Panorama alleged that Kamwenubusa was being bribed to help undermine Burundi’s tobacco control bill, drafted in compliance with the framework convention. An email obtained by the programme from another contractor suggested he could “accommodate any amendments before the president signs”. Kamwenubusa later emailed a copy of the draft bill to BAT.
Kamwenubusa denied taking $3,000 from BAT and said the emails were “not official”, the BBC reported. Documents from an employment tribunal hearing, however, show that BAT itself regarded the payment as one of a series of “unlawful bribes”.
Panorama alleges that Chaibou Bedja Abdou, a representative of the framework convention on tobacco control from the Comoros, was also paid $3,000. A former representative from Rwanda, Bonaventure Nzeyimana, was paid $20,000. Both men deny taking bribes from BAT.
Dr Vera da Costa e Silva, head of the framework convention’s secretariat at the WHO, said BAT “is irresponsible to say the least”.
“It is using bribery to profit at the cost of people’s lives, simple as that,” she said. “BAT should be investigated by the government and should be punished accordingly.”
Panorama alleged that BAT had also bribed politicians. One of the whistleblowers who gave information to the BBC was Paul Hopkins, a former soldier with the Irish special forces who worked for BAT in Africa for 13 years and said he had paid bribes on behalf of the company.
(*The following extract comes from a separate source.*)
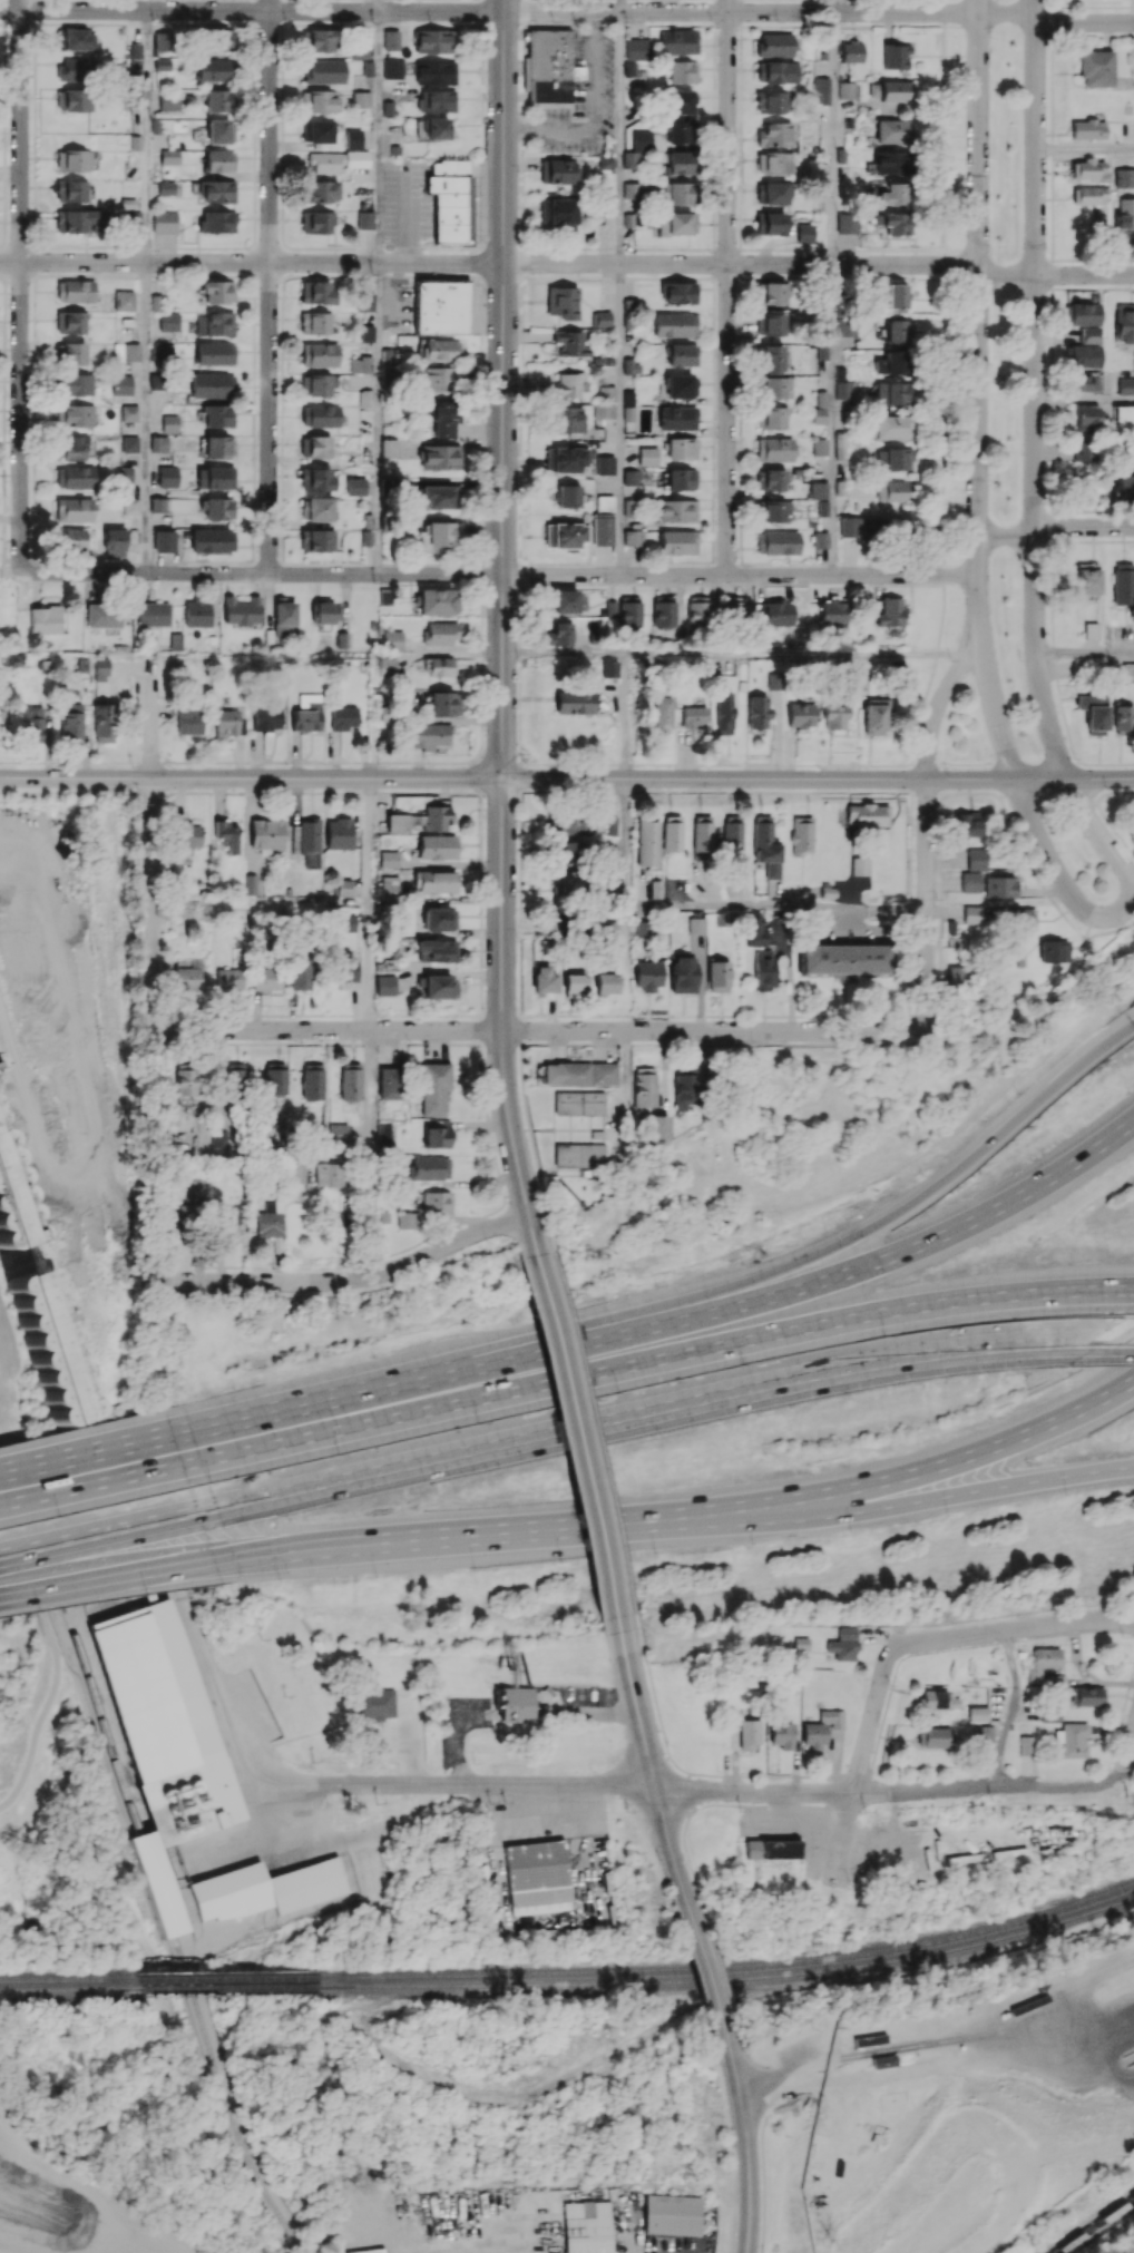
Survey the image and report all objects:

He fell out with BAT and was made redundant.
Bribery was the cost of doing business in Africa, he said he had been told. “BAT is bribing people, and I’m facilitating it,” he said. “The reality is if … they have to break the rules, they will break the rules.”
BAT categorically denied this was the way it conducted business in Africa. “We will not tolerate corruption in our business, no matter where it takes place,” the company said.
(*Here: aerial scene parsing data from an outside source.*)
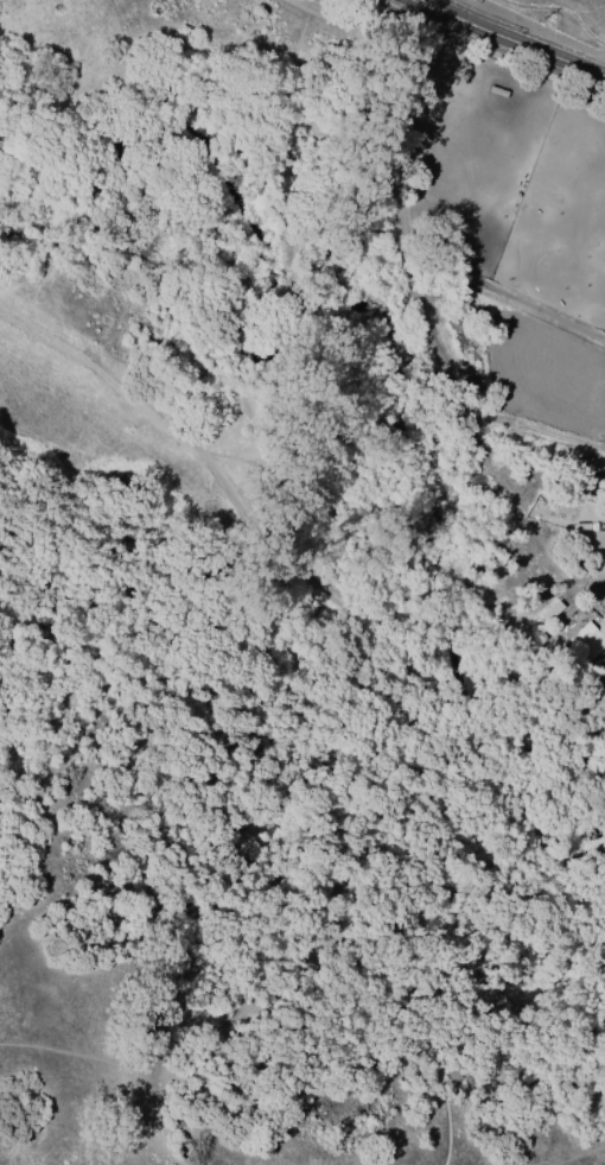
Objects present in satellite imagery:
crop: (380, 25)
road: (511, 37)
road: (40, 330)
river: (374, 333)
road: (172, 424)
road: (156, 543)
building: (592, 545)
park: (246, 641)
building: (586, 642)
road: (426, 718)
road: (195, 744)

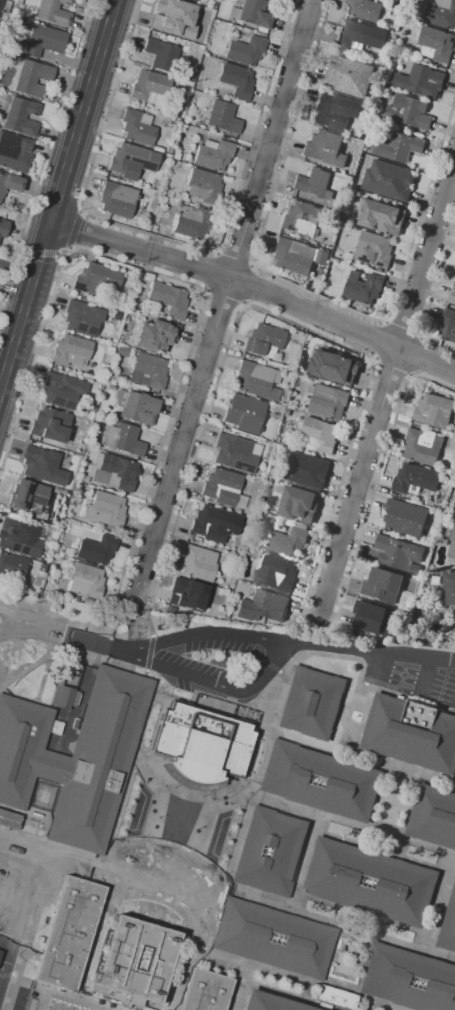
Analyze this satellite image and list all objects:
building: (192, 0)
building: (4, 8)
building: (366, 9)
building: (54, 12)
building: (441, 13)
building: (251, 14)
building: (174, 18)
building: (20, 20)
building: (360, 36)
building: (43, 40)
building: (436, 44)
building: (246, 51)
building: (343, 51)
building: (161, 54)
building: (348, 75)
building: (30, 78)
building: (237, 80)
building: (421, 80)
building: (150, 87)
building: (337, 110)
building: (409, 111)
building: (21, 117)
building: (223, 117)
building: (138, 127)
building: (399, 146)
building: (325, 148)
building: (169, 149)
building: (15, 152)
road: (45, 153)
building: (214, 154)
building: (176, 156)
building: (132, 161)
building: (184, 166)
building: (389, 179)
building: (314, 183)
building: (9, 184)
building: (203, 185)
road: (57, 195)
building: (117, 200)
building: (171, 202)
building: (381, 215)
building: (301, 219)
building: (192, 222)
building: (3, 228)
building: (153, 228)
road: (76, 230)
road: (170, 241)
building: (374, 249)
building: (293, 256)
building: (322, 257)
road: (236, 258)
road: (210, 272)
building: (138, 276)
building: (97, 279)
road: (180, 280)
road: (249, 285)
road: (254, 286)
road: (299, 287)
building: (363, 287)
road: (432, 293)
building: (452, 296)
building: (169, 299)
road: (221, 299)
road: (223, 301)
building: (115, 316)
building: (83, 318)
road: (287, 319)
road: (405, 324)
building: (449, 325)
building: (292, 330)
building: (156, 335)
road: (377, 338)
building: (264, 341)
building: (71, 351)
building: (122, 351)
road: (420, 358)
building: (334, 366)
road: (393, 369)
building: (148, 371)
road: (383, 375)
building: (257, 380)
building: (112, 387)
building: (62, 390)
building: (328, 401)
building: (136, 407)
building: (288, 411)
building: (434, 411)
building: (244, 413)
building: (419, 423)
building: (50, 425)
building: (320, 435)
building: (121, 438)
building: (423, 446)
building: (236, 453)
building: (42, 465)
building: (307, 470)
building: (115, 473)
building: (84, 478)
building: (415, 479)
road: (376, 480)
building: (223, 488)
building: (28, 497)
building: (298, 503)
building: (106, 509)
building: (43, 516)
building: (406, 517)
building: (215, 524)
building: (19, 537)
building: (290, 541)
building: (451, 544)
building: (97, 550)
building: (399, 553)
building: (198, 563)
building: (11, 566)
building: (276, 573)
building: (86, 580)
building: (383, 584)
building: (450, 586)
building: (187, 594)
building: (75, 599)
building: (270, 605)
building: (375, 618)
road: (151, 624)
road: (63, 633)
road: (210, 634)
road: (341, 648)
road: (78, 651)
road: (151, 654)
road: (430, 657)
road: (444, 659)
parking lot: (216, 668)
road: (220, 683)
building: (63, 696)
building: (312, 703)
road: (150, 720)
building: (411, 733)
building: (202, 743)
building: (76, 757)
building: (321, 781)
building: (434, 816)
building: (271, 852)
road: (197, 854)
road: (31, 873)
building: (371, 881)
parking lot: (15, 909)
building: (56, 911)
road: (17, 925)
building: (448, 926)
building: (274, 938)
road: (6, 941)
building: (140, 952)
building: (0, 953)
road: (6, 966)
building: (409, 978)
road: (1, 979)
building: (206, 991)
building: (336, 997)
building: (269, 1003)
“We are disappointed that the BBC should decide to broadcast allegations made by former employees with a clear vendetta against us, whose employment was terminated in acrimonious circumstances and who present a completely false picture of the way BAT does business. We have made it clear to the BBC that their sources are unreliable and that we categorically deny the suggestion that this is how BAT operates around the world.”
However, industry critics called for an inquiry. “Given how Big Tobacco operates, these latest revelations are likely to be just the tip of the iceberg,” said Prof Anna Gilmore of the tobacco control research group at the University of Bath, which assisted the BBC in making the documentary. “That’s why there must be a full and public inquiry to expose the extent and nature of BAT’s illegal acts. No company should be allowed to put its profits before the health and economic wellbeing of sovereign nation states.”
The framework convention on tobacco control urges all governments to enact laws to restrict the marketing and availability of tobacco. It came into force in 2005 with the ambition of saving 200 million lives by 2050 if fully implemented. There have been delays to implementation among the 44 countries of the WHO’s African region.
Cancer Research UK called for an urgent inquiry into whether criminal offences have been committed under the Bribery Act 2010. Harpal Kumar, the charity’s chief executive, said: “We are appalled by the allegations presented in this programme. For any company to pay for access to government and officials to influence legislation is bad enough. But if that company is doing it so that it can more easily sell deadly products, it’s outrageous.”